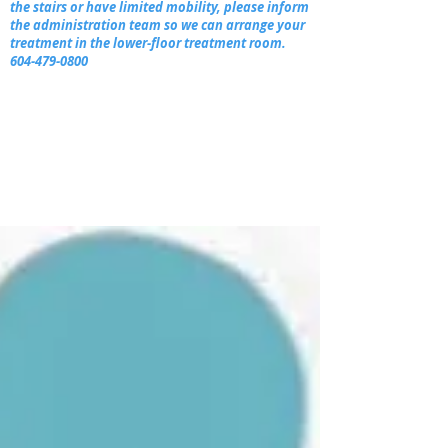
the stairs or have limited mobility, please inform
the administration team so we can arrange your
treatment in the lower-floor treatment room.
604-479-0800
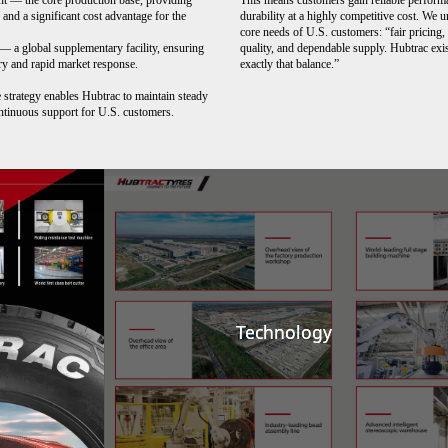
nt
—
the core production base, providing
This means customers gain reliable perform
y and a significant cost advantage for the
durability at a highly competitive cost. We 
core needs of U.S. customers: “fair pricing,
 — a global supplementary facility, ensuring
quality, and dependable supply. Hubtrac exis
ery and rapid market response.
exactly that balance.”
 strategy enables Hubtrac to maintain steady
ntinuous support for U.S. customers.
Technology
Technology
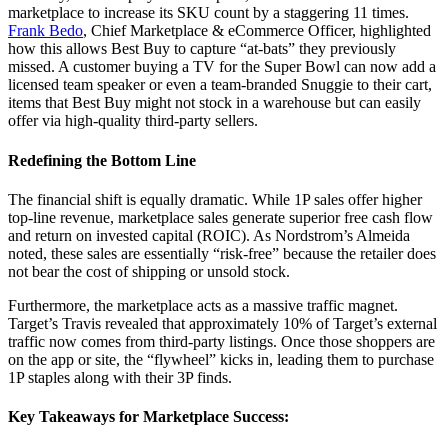
marketplace to increase its SKU count by a staggering 11 times.
Frank Bedo
, Chief Marketplace & eCommerce Officer, highlighted
how this allows Best Buy to capture “at-bats” they previously
missed. A customer buying a TV for the Super Bowl can now add a
licensed team speaker or even a team-branded Snuggie to their cart,
items that Best Buy might not stock in a warehouse but can easily
offer via high-quality third-party sellers.
Redefining the Bottom Line
The financial shift is equally dramatic. While 1P sales offer higher
top-line revenue, marketplace sales generate superior free cash flow
and return on invested capital (ROIC). As Nordstrom’s Almeida
noted, these sales are essentially “risk-free” because the retailer does
not bear the cost of shipping or unsold stock.
Furthermore, the marketplace acts as a massive traffic magnet.
Target’s Travis revealed that approximately 10% of Target’s external
traffic now comes from third-party listings. Once those shoppers are
on the app or site, the “flywheel” kicks in, leading them to purchase
1P staples along with their 3P finds.
Key Takeaways for Marketplace Success:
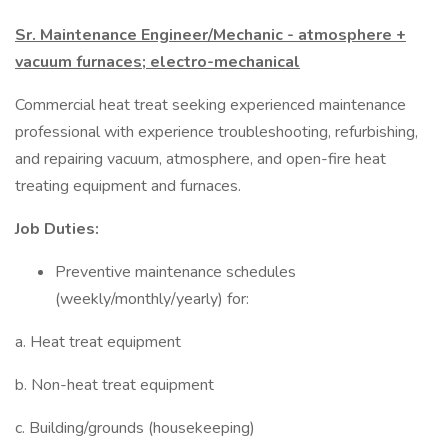
Sr. Maintenance Engineer/Mechanic - atmosphere +
vacuum furnaces; electro-mechanical
Commercial heat treat seeking experienced maintenance
professional with experience troubleshooting, refurbishing,
and repairing vacuum, atmosphere, and open-fire heat
treating equipment and furnaces.
Job Duties:
Preventive maintenance schedules
(weekly/monthly/yearly) for:
a. Heat treat equipment
b. Non-heat treat equipment
c. Building/grounds (housekeeping)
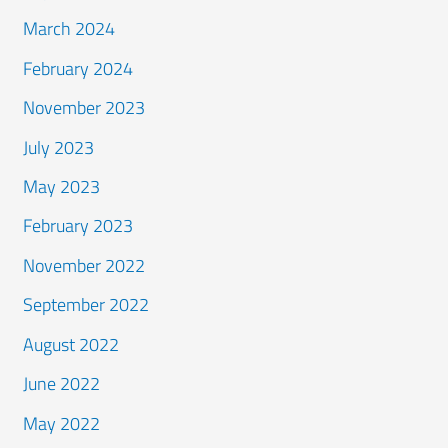
March 2024
February 2024
November 2023
July 2023
May 2023
February 2023
November 2022
September 2022
August 2022
June 2022
May 2022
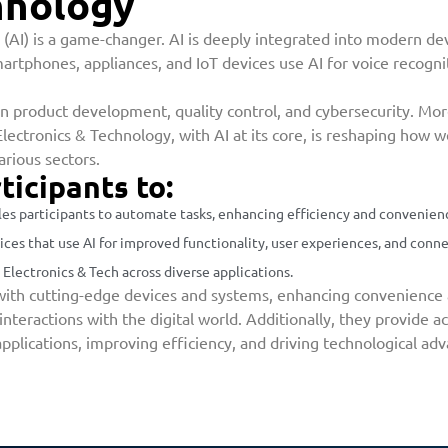
hnology
nce (AI) is a game-changer. AI is deeply integrated into modern 
martphones, appliances, and IoT devices use AI for voice recogni
g in product development, quality control, and cybersecurity. M
lectronics & Technology, with AI at its core, is reshaping how 
rious sectors.
ticipants to:
es participants to automate tasks, enhancing efficiency and convenience 
ces that use AI for improved functionality, user experiences, and conne
 Electronics & Tech across diverse applications.
ith cutting-edge devices and systems, enhancing convenience a
teractions with the digital world. Additionally, they provide acc
pplications, improving efficiency, and driving technological a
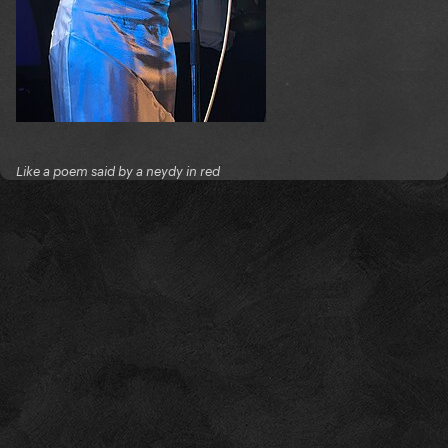
Like a poem said by a neydy in red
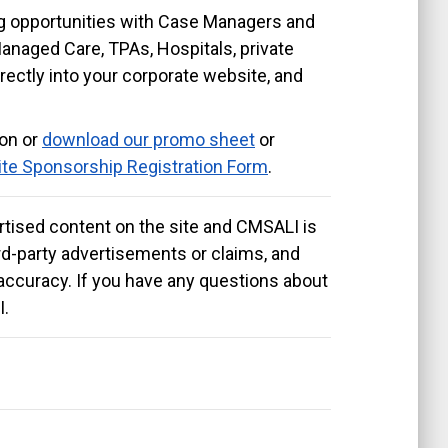
ng opportunities with Case Managers and
Managed Care, TPAs, Hospitals, private
irectly into your corporate website, and
ion or
download our promo sheet
or
te Sponsorship Registration Form
.
tised content on the site and CMSALI is
hird-party advertisements or claims, and
accuracy. If you have any questions about
I.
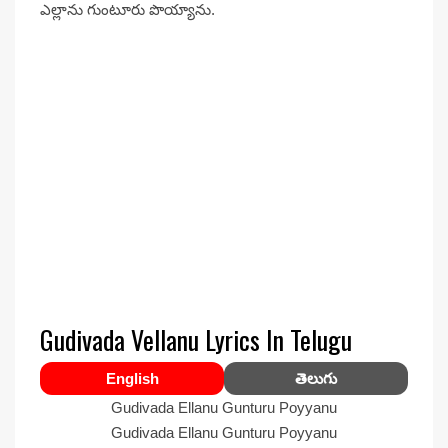
ఎల్లాను గుంటూరు పొయ్యాను.
Gudivada Vellanu Lyrics In Telugu
English
తెలుగు
Gudivada Ellanu Gunturu Poyyanu
Gudivada Ellanu Gunturu Poyyanu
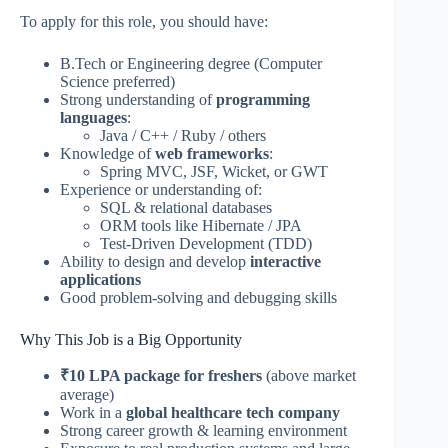
To apply for this role, you should have:
B.Tech or Engineering degree (Computer
Science preferred)
Strong understanding of
programming
languages
:
Java / C++ / Ruby / others
Knowledge of
web frameworks
:
Spring MVC, JSF, Wicket, or GWT
Experience or understanding of:
SQL & relational databases
ORM tools like Hibernate / JPA
Test-Driven Development (TDD)
Ability to design and develop
interactive
applications
Good problem-solving and debugging skills
Why This Job is a Big Opportunity
₹10 LPA package for freshers
(above market
average)
Work in a
global healthcare tech company
Strong career growth & learning environment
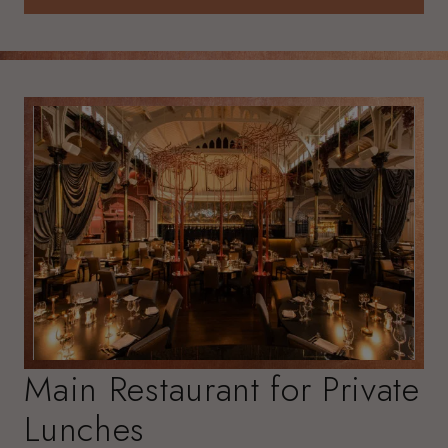
ENQUIRE NOW
Main Restaurant for Private
Lunches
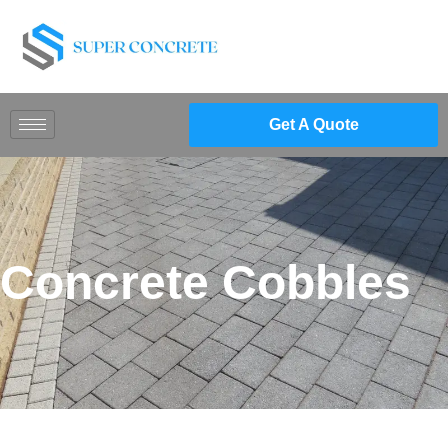
Get A Quote
Concrete Cobbles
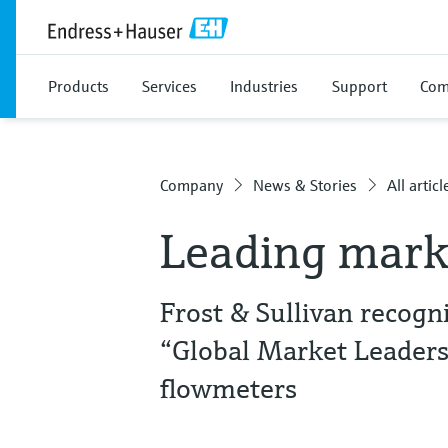
Products
Services
Industries
Support
Com
Company
News & Stories
All articl
Leading mark
Frost & Sullivan recog
“Global Market Leaders
flowmeters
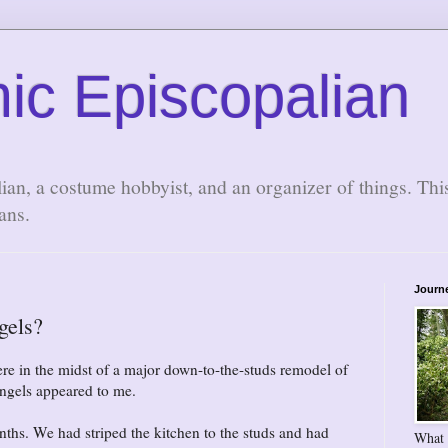
ic Episcopalian
lian, a costume hobbyist, and an organizer of things. Thi
ans.
Journ
gels?
re in the midst of a major down-to-the-studs remodel of
ngels appeared to me.
ths. We had striped the kitchen to the studs and had
What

#####

* _Task objective_: Report every line containing the word "atmosphere" from the listing above.

* _Expected answer_:
Sr. Maintenance Engineer/Mechanic - atmosphere +
and repairing vacuum, atmosphere, and open-fire heat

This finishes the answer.